Israel Rank: The Autobiography of a Criminal (1907) by Roy Horniman. The inspiration for Kind Hearts and Coronets (one of the greatest films ever made) which inspired A Gentleman's Guide to Love and Murder (one of the greatest musicals ever made), Israel Rank has a very different tone. I had heard that the book was anti-semitic, which is why I hadn't read it before, but the impression I got was that it exposes and pillories anti-semitism in Edwardian Britain. The 'wit' hasn't all travelled well, but it's better than I expected.
A Murder is Announced (1956, Goodyear Playhouse). Miss Marple's first ever screen outing! Here she is played by an unrepentantly-accented Gracie Fields, and the young Roger Moore makes an early appearance showcasing all the woodenness for which he would become famous. This is an adaptation of a relatively complex novel featuring three murders, and the whole thing runs for one hour including commercials. It shouldn't work, but is surprisingly enjoyable. A Murder is Announced is hard to view, but well worth it if you get a chance.
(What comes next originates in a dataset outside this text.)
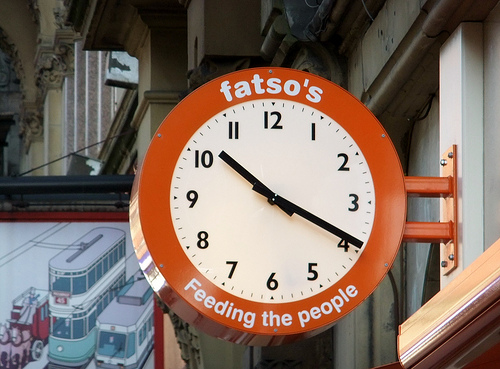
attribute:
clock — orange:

The Murder Wall (2012) by Mari Hannah. Hannah's debut thriller introduces DCI Kate Daniels, who is remarkable as one of the first high-profile lesbian detectives in fiction. However, Hannah has stated several times that the character's sexuality was never really supposed to be an issue. It is a gripping, intense read from the opening graphic rape scene right up to the end. Although some of the writing irks -- Detached exclamations! Exclamation marks! -- the handling of sensitive issues is chillingly effective.
Writing in an Age of Silence (2007) by Sara Paretsky. A powerful memoir from the creator of V.I. Warshawski. Paretsky explores her political and literary influences. I first read it before I'd read any of Paretsky's fiction and thoroughly enjoyed it then; revisiting, it's even more rewarding.
Mine (2018) by Susi Fox. Another debut thriller, this time by an Australian medical professional. Mine tells the story of a new mother who becomes convinced that her baby is not her baby. It is an extremely readable novel, although I found the conclusion unsettling.